DOCUMENT SEGMENT.

[Begin]

The McKinsey Global Institute, McKinsey & Company's economic research arm, has been tracking this trend and recently examined how the four "new power brokers" of global finance - Asian sovereign investors, oil-exporting nations, hedge funds and private equity firms - fared amid the credit squeeze and broader financial crisis that began in mid-2007. MGI found that their clout is steadily increasing despite soaring oil prices and evaporating financial liquidity, a shift in financial power that is destined to continue. And as financial power is diversified away from the traditional Anglo-American world of finance, Canadian investors, financial institutions and stock exchanges - along with their American and British counterparts - will need to adapt to a new market environment with different players, intensified competition and new opportunities.

According to MGI, the combined financial assets of the four power brokers increased by 22 per cent in 2007 to $11.5-trillion (U.S.) - equal to 6 per cent of the world's total financial assets. Even a conservative forecast finds that the new power brokers' assets will increase to $21-trillion by 2013, and if their growth continues at the brisk pace of recent years, their assets could reach $31-trillion, a sum worth more than half of the world's pension or mutual funds.

Rising trade surpluses among Asian nations have allowed their foreign assets to grow rapidly over the past decade. In 2007, Asian sovereign assets rose to $4.6-trillion, with $3.9-trillion held by central banks as foreign-exchange reserves and about $670-billion held by sovereign wealth funds.

[End]

ENTRIES.
[Begin]

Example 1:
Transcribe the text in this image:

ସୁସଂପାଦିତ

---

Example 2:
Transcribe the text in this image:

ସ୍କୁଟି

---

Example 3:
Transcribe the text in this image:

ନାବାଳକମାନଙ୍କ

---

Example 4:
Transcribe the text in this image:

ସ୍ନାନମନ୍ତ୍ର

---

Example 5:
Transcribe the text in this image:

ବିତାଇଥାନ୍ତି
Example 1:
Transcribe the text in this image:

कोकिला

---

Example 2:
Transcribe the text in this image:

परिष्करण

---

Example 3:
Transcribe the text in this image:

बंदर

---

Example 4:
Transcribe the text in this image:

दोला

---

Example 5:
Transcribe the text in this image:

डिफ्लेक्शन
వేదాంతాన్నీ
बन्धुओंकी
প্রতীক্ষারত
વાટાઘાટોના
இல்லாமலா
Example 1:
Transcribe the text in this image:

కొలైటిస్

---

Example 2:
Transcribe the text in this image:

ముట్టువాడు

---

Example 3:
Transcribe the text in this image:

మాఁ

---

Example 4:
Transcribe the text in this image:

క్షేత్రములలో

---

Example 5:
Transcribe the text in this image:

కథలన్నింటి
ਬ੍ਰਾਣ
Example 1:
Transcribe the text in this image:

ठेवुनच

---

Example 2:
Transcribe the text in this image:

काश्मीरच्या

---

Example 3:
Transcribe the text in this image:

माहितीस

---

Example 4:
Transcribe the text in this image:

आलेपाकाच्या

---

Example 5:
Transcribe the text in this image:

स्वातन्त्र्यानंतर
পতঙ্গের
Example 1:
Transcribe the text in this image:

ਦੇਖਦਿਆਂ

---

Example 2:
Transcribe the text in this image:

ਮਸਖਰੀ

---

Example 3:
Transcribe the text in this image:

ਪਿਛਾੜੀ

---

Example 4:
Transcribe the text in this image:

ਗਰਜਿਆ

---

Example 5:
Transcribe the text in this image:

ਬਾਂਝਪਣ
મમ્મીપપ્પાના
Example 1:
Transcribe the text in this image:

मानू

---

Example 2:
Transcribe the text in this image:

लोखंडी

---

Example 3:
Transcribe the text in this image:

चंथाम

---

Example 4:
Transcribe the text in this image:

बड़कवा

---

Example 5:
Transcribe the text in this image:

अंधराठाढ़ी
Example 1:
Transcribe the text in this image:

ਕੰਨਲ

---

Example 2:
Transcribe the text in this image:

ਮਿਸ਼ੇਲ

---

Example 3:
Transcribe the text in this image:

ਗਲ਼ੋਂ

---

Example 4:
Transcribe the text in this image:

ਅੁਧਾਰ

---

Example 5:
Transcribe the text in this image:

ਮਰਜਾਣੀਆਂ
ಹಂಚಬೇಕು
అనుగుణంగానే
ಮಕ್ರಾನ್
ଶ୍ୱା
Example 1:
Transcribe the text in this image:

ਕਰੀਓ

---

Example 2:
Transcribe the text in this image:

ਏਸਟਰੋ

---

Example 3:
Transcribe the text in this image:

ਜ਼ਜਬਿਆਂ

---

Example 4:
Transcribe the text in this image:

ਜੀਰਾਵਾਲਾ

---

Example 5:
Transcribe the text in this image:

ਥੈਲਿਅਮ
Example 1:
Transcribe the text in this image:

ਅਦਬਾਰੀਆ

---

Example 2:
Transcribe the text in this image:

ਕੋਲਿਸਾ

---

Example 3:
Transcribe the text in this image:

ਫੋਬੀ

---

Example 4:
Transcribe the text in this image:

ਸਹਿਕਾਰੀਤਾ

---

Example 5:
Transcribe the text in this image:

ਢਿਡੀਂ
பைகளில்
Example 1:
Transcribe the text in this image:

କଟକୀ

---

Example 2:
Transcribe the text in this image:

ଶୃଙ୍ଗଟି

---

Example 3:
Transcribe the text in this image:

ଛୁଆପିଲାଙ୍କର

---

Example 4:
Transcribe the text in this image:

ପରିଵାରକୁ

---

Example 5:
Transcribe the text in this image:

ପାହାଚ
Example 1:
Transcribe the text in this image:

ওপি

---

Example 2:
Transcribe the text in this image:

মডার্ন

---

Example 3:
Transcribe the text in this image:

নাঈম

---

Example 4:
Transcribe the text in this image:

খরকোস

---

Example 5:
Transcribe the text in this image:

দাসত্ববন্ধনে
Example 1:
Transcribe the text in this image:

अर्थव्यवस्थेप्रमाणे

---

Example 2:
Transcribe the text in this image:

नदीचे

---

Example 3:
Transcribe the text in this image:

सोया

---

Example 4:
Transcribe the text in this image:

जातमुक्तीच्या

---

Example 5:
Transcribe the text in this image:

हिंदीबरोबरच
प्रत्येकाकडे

[End]

WHAT THE EXERCISE ASKS. List the four "new power brokers" of global finance that the passage on global finance names.

RESPONSE TO THE EXERCISE. Asian sovereign investors, oil-exporting nations, hedge funds, and private equity firms.